Aircraft comprise many on-board items of electrical, mechanical and data-processing equipment. The functioning of these on-board items of equipment, whose processing is necessary for the correct progress of the flight, is monitored notably by the crew of the aircraft during the flight. Any failure of one of the items of equipment can be reported either by the crew of the aircraft, or by the equipment itself, or by an on-board maintenance equipment to which the equipment can be connected. Once back on the ground, all of the data relating to possible failures are collected and then analysed by a ground maintenance team. One of the challenges of aircraft maintenance is to be able to identify critical failures of on-board items of equipment, as well as their sources, as quickly as possible in order to apply a quick correction and in order to prevent as far as possible an immobilization of an aircraft on the ground, which is very costly for airline companies.
In aircraft, a centralized maintenance system can collect failure indicators coming from the items of equipment of the aircraft as well as warnings intended for the crew of the aircraft. The centralized maintenance system also has some operational context data such as general parameters relating to the aircraft, for example: a date, a timestamp, a flight phase, a maintenance phase, an aircraft type, a registration of the aircraft, a flight number, a departure airport, an arrival airport. The centralized maintenance system carries out a temporal correlation between the failures and the warnings transmitted to the crew as well as a correlation between the failures of the different items of equipment of the aircraft.

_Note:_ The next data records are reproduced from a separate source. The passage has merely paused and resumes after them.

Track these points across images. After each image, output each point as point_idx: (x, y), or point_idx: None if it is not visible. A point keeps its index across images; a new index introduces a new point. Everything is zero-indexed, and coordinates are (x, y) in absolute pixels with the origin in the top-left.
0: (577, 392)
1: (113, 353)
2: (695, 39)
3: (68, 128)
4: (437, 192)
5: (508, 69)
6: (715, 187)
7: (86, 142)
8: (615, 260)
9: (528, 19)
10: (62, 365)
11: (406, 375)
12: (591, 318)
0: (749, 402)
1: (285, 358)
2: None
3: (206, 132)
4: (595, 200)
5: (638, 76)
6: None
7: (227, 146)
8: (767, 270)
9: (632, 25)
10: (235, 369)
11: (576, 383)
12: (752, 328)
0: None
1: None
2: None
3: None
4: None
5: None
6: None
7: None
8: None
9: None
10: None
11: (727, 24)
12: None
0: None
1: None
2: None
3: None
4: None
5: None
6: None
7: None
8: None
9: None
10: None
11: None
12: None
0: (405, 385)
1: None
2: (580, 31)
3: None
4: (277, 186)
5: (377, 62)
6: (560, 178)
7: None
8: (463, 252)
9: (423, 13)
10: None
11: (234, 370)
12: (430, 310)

For example, one failure is often spotted by aircraft pilots: a failure of the aircraft's radio altimeter. A radio altimeter is a system giving the altitude of the aircraft with respect to the ground. A range of validity of a radio altimeter measurement is typically between zero and two thousand five hundred feet. The radio altimeter does not give an indication of altitude above two thousand five hundred feet. Some pilots enter the following incident in a logbook of the aircraft: “radio altimeter failure, UTC”. UTC is an acronym for “Coordinated Universal Time”. Once the aircraft is on the ground, a maintenance officer is responsible for putting the aircraft back into a good operational state with respect to the incidents recorded in the logbook. In the case of the incident taken as an example regarding the radio altimeter, no crew warning was raised by an on-board FWS connected to the items of equipment. An FWS is a “Flight Warning System”. Moreover, no failure of an LRU was detected by the centralized maintenance system. LRU is an acronym for “Line Replaceable Unit”, which denotes an equipment installed on-board an aircraft. The maintenance operator therefore has no additional information for carrying out a diagnosis of the incident mentioned in the logbook. In such a case, the maintenance operator consults a maintenance manual of the aircraft in order to initiate a test on the radio altimeter. The test makes it possible to conclude that the radio altimeter is in a correct operating state, which is the case. It is therefore a matter of a false failure, noted by the pilot without there having been a failure.
Such false failures cause the maintenance crew to waste valuable time on the ground. They can possibly mask serious failures, which are critical for the aircraft.